● Your assignment
Every record that follows should be copied exactly. No picture belongs in the copy.

(Rendered images with source text)

════

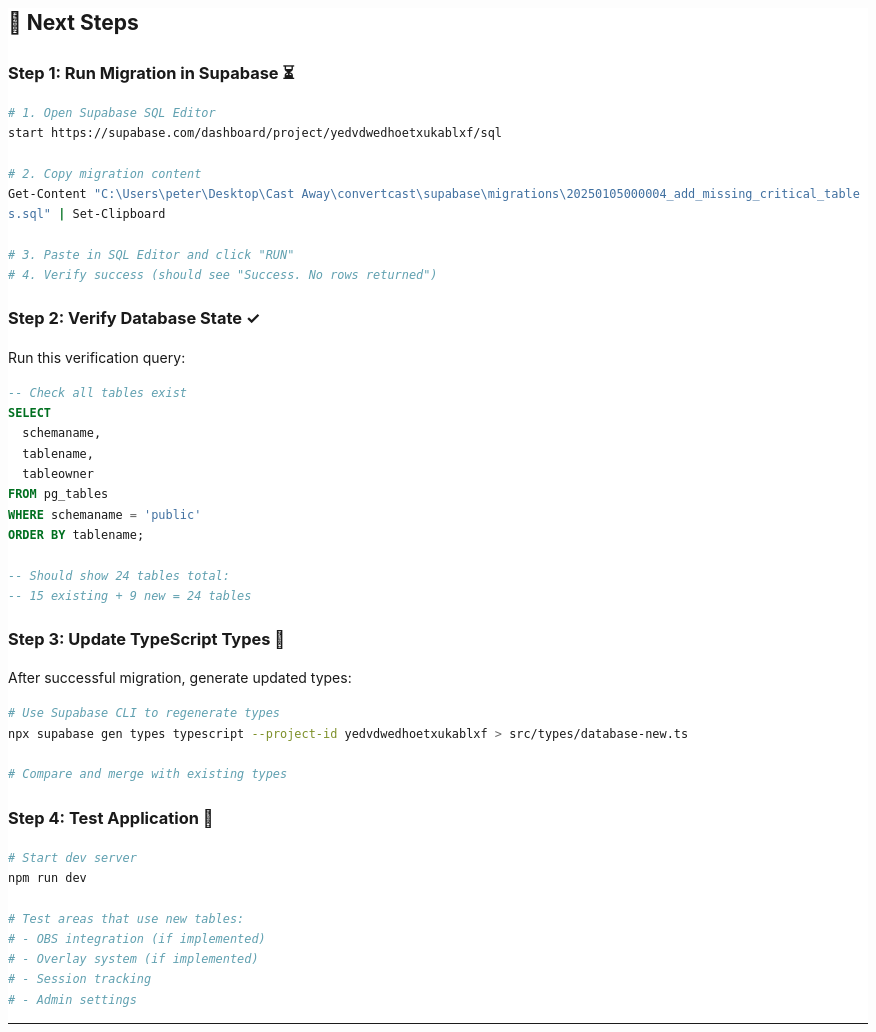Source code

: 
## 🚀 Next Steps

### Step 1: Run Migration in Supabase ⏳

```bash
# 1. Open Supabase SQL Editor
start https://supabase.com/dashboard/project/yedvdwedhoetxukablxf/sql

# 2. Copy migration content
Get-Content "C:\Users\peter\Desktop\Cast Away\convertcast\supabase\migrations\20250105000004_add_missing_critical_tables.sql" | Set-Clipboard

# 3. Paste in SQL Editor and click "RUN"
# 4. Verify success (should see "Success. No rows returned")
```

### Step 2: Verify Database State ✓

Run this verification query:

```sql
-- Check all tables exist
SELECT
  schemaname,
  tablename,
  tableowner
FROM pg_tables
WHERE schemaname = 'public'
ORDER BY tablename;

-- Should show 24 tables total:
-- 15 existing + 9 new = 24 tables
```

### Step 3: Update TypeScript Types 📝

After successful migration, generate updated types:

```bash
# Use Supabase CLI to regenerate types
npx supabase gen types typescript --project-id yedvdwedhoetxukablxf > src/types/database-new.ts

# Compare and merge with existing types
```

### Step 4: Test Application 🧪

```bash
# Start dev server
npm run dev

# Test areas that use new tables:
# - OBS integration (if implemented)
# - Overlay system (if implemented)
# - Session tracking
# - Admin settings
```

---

════

● Output for this task
Source code

: 
## 🚀 Next Steps

### Step 1: Run Migration in Supabase ⏳

```bash
# 1. Open Supabase SQL Editor
start https://supabase.com/dashboard/project/yedvdwedhoetxukablxf/sql

# 2. Copy migration content
Get-Content "C:\Users\peter\Desktop\Cast Away\convertcast\supabase\migrations\20250105000004_add_missing_critical_tables.sql" | Set-Clipboard

# 3. Paste in SQL Editor and click "RUN"
# 4. Verify success (should see "Success. No rows returned")
```

### Step 2: Verify Database State ✓

Run this verification query:

```sql
-- Check all tables exist
SELECT
  schemaname,
  tablename,
  tableowner
FROM pg_tables
WHERE schemaname = 'public'
ORDER BY tablename;

-- Should show 24 tables total:
-- 15 existing + 9 new = 24 tables
```

### Step 3: Update TypeScript Types 📝

After successful migration, generate updated types:

```bash
# Use Supabase CLI to regenerate types
npx supabase gen types typescript --project-id yedvdwedhoetxukablxf > src/types/database-new.ts

# Compare and merge with existing types
```

### Step 4: Test Application 🧪

```bash
# Start dev server
npm run dev

# Test areas that use new tables:
# - OBS integration (if implemented)
# - Overlay system (if implemented)
# - Session tracking
# - Admin settings
```

---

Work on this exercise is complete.